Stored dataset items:
#####

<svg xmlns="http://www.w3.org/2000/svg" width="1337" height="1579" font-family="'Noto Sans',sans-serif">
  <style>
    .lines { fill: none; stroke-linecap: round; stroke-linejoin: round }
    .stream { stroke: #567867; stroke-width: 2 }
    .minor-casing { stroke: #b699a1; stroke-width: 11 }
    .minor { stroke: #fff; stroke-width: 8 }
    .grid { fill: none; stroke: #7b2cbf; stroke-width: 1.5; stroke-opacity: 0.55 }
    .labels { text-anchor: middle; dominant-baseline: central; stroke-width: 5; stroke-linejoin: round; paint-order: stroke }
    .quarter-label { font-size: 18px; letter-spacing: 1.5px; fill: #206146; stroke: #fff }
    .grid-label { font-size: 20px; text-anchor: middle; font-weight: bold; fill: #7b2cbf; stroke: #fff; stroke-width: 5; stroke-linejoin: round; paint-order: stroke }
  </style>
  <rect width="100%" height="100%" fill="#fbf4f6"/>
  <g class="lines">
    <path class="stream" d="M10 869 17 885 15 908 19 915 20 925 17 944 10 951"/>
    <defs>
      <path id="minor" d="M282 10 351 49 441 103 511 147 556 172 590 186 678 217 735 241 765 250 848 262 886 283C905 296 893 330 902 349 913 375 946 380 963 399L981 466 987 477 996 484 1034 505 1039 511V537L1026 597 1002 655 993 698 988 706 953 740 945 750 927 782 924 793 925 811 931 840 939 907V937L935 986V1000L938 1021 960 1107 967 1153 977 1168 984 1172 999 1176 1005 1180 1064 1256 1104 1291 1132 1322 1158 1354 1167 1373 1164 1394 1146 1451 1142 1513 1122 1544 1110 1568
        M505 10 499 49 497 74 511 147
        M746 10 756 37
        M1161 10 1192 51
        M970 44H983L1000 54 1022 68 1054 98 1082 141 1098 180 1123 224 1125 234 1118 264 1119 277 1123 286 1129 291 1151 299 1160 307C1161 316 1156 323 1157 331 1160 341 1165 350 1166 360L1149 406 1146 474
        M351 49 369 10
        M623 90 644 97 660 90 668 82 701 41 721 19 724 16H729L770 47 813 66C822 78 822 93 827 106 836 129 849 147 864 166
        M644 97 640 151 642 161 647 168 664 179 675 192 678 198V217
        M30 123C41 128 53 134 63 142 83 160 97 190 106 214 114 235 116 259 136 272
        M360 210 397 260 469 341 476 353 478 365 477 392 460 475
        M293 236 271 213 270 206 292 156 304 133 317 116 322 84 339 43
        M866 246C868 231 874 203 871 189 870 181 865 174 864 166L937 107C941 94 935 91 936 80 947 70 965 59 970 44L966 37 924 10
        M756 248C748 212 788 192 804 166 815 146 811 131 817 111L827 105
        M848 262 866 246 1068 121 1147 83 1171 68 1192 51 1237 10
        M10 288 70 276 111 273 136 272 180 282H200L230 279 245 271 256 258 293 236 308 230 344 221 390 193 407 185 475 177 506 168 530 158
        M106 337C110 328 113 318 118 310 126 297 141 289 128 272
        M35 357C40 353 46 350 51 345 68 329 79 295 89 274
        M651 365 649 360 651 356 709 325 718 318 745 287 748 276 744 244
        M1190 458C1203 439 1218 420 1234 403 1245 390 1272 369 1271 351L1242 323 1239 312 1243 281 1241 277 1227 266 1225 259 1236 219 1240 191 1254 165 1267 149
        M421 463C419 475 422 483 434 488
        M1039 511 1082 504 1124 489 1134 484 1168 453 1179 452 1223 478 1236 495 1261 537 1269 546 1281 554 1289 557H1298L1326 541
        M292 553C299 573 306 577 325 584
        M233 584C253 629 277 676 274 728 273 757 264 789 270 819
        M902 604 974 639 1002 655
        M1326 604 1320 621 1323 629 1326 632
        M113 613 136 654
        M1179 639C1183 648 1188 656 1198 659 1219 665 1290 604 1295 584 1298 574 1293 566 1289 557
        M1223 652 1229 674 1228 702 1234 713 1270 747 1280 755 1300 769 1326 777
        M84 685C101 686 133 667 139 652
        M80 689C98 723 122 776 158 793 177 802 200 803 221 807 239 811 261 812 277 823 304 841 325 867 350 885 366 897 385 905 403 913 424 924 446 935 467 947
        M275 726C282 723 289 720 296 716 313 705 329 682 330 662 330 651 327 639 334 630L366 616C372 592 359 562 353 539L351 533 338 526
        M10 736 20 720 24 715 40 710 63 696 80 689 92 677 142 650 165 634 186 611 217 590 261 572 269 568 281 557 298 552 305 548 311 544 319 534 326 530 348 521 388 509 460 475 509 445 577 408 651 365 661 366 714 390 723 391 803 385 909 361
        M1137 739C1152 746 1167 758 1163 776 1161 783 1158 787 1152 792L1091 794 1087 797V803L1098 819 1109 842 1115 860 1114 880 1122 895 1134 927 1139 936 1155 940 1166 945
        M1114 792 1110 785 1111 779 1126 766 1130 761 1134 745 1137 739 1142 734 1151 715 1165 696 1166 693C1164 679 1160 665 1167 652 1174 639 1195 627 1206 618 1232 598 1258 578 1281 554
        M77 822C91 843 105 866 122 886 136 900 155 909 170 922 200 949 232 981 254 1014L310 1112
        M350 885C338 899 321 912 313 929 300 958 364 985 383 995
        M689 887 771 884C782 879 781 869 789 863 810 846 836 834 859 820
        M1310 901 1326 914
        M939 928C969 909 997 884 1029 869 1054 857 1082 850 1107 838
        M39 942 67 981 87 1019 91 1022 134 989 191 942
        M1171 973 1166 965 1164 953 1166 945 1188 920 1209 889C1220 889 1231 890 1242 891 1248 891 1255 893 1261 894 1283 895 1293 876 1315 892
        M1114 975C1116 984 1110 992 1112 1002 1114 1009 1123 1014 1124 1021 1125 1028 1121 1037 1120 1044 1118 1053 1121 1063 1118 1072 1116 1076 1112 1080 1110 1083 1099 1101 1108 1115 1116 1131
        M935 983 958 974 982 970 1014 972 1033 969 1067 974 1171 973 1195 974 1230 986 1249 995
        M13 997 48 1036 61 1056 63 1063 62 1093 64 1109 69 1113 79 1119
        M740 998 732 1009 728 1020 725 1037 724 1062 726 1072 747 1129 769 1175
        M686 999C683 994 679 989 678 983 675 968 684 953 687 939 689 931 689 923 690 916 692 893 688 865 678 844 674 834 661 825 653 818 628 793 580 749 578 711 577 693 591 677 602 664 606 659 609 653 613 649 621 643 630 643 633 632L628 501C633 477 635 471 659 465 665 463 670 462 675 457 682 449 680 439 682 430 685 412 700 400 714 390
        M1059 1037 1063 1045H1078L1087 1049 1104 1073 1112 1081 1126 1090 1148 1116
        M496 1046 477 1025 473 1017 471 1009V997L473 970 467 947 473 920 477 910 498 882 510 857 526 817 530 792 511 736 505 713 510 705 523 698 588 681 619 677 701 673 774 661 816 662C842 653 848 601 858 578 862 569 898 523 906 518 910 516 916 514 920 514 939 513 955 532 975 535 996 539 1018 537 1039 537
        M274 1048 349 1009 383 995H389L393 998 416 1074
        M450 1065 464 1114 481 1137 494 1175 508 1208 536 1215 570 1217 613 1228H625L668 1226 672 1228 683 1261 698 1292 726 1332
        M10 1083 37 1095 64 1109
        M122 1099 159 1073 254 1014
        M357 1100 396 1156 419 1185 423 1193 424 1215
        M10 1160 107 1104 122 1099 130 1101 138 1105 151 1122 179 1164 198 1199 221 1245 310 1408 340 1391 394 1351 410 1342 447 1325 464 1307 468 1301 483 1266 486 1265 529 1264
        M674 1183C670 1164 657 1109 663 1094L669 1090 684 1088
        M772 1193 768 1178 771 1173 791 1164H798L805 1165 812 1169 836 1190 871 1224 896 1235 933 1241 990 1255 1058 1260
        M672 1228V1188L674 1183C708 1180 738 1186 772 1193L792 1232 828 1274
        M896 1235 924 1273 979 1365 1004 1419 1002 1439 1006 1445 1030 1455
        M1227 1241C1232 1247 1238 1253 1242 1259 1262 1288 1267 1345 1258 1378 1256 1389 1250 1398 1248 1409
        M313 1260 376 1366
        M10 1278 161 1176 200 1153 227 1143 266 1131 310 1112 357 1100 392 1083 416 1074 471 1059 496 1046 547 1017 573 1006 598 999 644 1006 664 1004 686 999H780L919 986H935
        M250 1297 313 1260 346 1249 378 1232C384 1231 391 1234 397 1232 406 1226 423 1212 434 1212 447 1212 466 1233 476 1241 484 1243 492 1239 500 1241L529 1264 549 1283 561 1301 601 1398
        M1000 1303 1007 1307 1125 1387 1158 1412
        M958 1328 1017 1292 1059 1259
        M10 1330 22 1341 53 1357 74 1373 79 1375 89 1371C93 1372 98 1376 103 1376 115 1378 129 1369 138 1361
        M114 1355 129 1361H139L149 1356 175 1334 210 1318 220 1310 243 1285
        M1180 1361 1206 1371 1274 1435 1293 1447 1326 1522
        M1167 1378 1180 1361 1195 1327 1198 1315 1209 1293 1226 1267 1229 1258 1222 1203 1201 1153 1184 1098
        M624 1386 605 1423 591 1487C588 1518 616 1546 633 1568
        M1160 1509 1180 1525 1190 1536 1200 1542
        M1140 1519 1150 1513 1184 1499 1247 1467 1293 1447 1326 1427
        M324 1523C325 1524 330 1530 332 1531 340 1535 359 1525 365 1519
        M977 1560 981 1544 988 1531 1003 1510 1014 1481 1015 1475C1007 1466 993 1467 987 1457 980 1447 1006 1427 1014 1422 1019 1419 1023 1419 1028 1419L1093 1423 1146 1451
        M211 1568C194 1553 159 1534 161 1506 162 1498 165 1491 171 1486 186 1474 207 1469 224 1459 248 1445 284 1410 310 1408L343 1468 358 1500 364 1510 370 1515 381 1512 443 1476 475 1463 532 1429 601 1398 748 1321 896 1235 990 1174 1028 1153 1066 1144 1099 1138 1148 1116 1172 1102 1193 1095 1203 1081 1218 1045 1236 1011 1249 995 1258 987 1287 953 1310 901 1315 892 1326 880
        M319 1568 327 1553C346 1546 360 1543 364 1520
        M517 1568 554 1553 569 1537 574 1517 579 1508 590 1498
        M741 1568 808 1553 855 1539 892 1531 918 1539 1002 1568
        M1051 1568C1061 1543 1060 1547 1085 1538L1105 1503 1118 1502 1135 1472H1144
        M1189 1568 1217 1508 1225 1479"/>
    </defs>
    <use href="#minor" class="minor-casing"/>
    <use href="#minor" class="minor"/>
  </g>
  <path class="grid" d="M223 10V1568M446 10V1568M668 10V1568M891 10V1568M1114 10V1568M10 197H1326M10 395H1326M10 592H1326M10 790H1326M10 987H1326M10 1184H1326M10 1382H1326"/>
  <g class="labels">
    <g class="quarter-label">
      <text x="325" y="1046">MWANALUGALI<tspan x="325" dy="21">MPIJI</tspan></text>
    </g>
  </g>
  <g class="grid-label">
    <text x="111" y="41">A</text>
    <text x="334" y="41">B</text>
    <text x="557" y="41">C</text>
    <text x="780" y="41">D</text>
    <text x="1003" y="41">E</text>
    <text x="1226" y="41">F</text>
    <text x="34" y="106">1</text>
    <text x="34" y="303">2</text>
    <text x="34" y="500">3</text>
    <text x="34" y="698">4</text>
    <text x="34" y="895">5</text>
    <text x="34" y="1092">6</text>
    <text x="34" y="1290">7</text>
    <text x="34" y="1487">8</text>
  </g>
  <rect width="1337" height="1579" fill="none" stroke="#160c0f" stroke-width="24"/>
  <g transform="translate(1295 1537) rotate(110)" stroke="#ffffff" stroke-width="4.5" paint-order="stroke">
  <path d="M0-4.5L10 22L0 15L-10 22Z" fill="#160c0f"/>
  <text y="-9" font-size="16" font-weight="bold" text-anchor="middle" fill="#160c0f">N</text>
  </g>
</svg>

#####

→ Your task:
Among the entries, find every line holding "lines" and return it.

→ Written response:
    .lines { fill: none; stroke-linecap: round; stroke-linejoin: round }
  <g class="lines">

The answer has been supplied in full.